Measuring and Testing the Impact of News on Volatility




    Search for more papers by this author
    • Engle is from the Department of Economics, University of California, San Diego, and Ng is from the School of Business Administration, University of Michigan, Ann Arbor. We thank John Campbell, David Hsieh, Gautam Kaul, Laura Kodres, Stanley Kon, M. P. Narayanan, Bill Schwert, Paul Seguin, Rob Stambaugh, René Stulz, an anonymous referee, and workshop participants at the University of California, San Diego, the University of Michigan, the University of Southern California and conference participants at the National Bureau of Economic Research, Inc., and the Southern Finance Association Meetings for helpful comments. We also thank Zhuanxin Ding for his excellent research assistance in carrying out the simulation experiment in this paper.


This paper defines the news impact curve which measures how new information is incorporated into volatility estimates.

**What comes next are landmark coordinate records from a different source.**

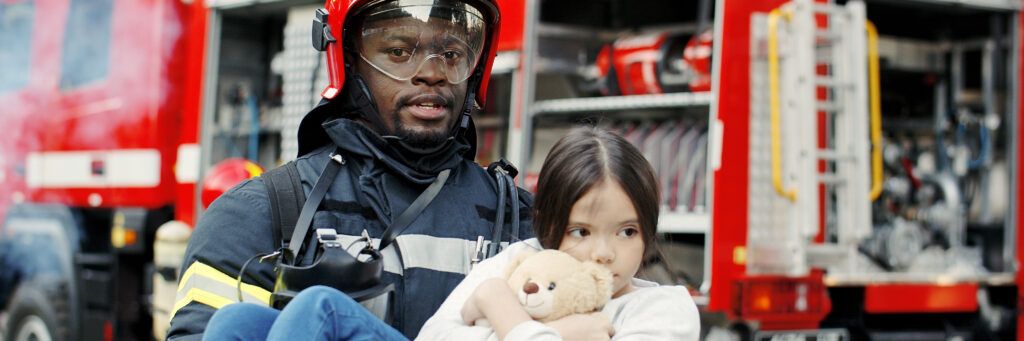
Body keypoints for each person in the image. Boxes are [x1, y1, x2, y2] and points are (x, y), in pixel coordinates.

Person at [166, 0, 532, 339]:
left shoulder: (523, 219)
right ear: (349, 62)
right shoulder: (261, 214)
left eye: (452, 54)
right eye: (399, 52)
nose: (433, 73)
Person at [417, 126, 701, 340]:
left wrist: (498, 304)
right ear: (548, 226)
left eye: (627, 231)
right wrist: (562, 332)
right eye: (581, 232)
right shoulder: (522, 260)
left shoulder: (664, 310)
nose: (603, 253)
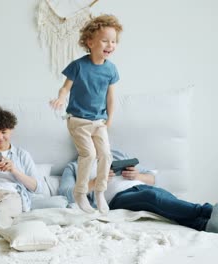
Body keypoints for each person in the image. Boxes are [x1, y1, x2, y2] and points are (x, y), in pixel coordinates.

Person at [59, 149, 218, 233]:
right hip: (116, 199)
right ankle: (210, 210)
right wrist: (96, 181)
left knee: (164, 200)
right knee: (152, 196)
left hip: (141, 186)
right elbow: (65, 193)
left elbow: (153, 178)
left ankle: (206, 225)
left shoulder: (117, 154)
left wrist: (138, 176)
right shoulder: (75, 167)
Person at [50, 15, 123, 214]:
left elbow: (110, 98)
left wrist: (110, 119)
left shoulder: (111, 70)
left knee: (106, 155)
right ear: (90, 42)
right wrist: (61, 99)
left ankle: (100, 192)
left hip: (99, 121)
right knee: (88, 154)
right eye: (105, 40)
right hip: (78, 121)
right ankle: (80, 193)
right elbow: (65, 88)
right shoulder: (79, 65)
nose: (110, 45)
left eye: (114, 41)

Various new and existing ARCH models including a partially nonparametric one are compared and estimated with daily Japanese stock return data. New diagnostic tests are presented which emphasize the asymmetry of the volatility response to news. Our results suggest that the model by Glosten, Jagannathan, and Runkle is the best parametric model. The EGARCH also can capture most of the asymmetry; however, there is evidence that the variability of the conditional variance implied by the EGARCH is too high.